(Dataset entries)
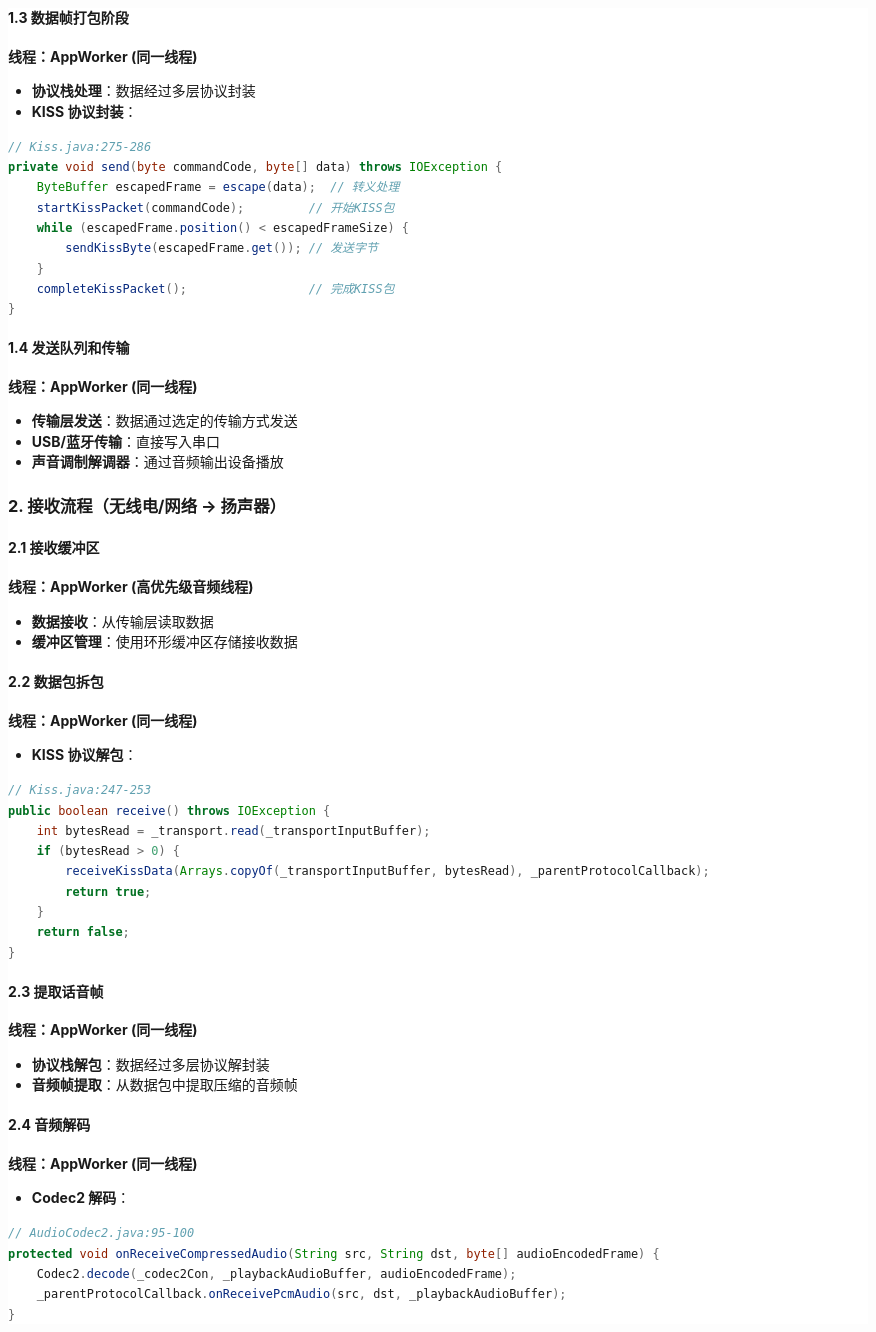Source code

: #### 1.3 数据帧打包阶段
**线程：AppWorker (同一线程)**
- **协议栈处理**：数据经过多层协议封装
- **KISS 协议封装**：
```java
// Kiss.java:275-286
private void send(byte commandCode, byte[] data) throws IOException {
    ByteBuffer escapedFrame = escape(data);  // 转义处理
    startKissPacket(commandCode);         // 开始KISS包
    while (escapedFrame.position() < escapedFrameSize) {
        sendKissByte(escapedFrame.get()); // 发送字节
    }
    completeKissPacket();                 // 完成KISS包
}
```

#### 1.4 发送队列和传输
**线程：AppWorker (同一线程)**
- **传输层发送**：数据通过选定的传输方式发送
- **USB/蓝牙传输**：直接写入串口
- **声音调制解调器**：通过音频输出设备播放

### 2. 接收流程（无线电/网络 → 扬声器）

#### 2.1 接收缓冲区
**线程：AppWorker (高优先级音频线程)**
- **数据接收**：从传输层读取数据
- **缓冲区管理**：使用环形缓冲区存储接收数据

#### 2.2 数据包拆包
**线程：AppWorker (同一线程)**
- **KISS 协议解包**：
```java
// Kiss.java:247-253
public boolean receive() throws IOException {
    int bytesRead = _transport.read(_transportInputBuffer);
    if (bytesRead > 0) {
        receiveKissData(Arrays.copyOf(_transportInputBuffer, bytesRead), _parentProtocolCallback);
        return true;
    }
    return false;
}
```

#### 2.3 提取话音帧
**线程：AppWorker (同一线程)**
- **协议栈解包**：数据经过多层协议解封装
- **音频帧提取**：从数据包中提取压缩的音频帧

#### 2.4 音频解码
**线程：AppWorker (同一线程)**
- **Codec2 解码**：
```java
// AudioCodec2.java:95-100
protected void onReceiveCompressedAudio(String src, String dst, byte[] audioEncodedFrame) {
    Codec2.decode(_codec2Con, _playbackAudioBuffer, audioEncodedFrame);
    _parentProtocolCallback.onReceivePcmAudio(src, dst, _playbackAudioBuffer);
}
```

= Work item =
Only the lines from the top of the records through the line with "#### 2.1 接收缓冲区" belong in the copy; write them out exactly, leaving out pictures.

= Task response =
Source code

: #### 1.3 数据帧打包阶段
**线程：AppWorker (同一线程)**
- **协议栈处理**：数据经过多层协议封装
- **KISS 协议封装**：
```java
// Kiss.java:275-286
private void send(byte commandCode, byte[] data) throws IOException {
    ByteBuffer escapedFrame = escape(data);  // 转义处理
    startKissPacket(commandCode);         // 开始KISS包
    while (escapedFrame.position() < escapedFrameSize) {
        sendKissByte(escapedFrame.get()); // 发送字节
    }
    completeKissPacket();                 // 完成KISS包
}
```

#### 1.4 发送队列和传输
**线程：AppWorker (同一线程)**
- **传输层发送**：数据通过选定的传输方式发送
- **USB/蓝牙传输**：直接写入串口
- **声音调制解调器**：通过音频输出设备播放

### 2. 接收流程（无线电/网络 → 扬声器）

#### 2.1 接收缓冲区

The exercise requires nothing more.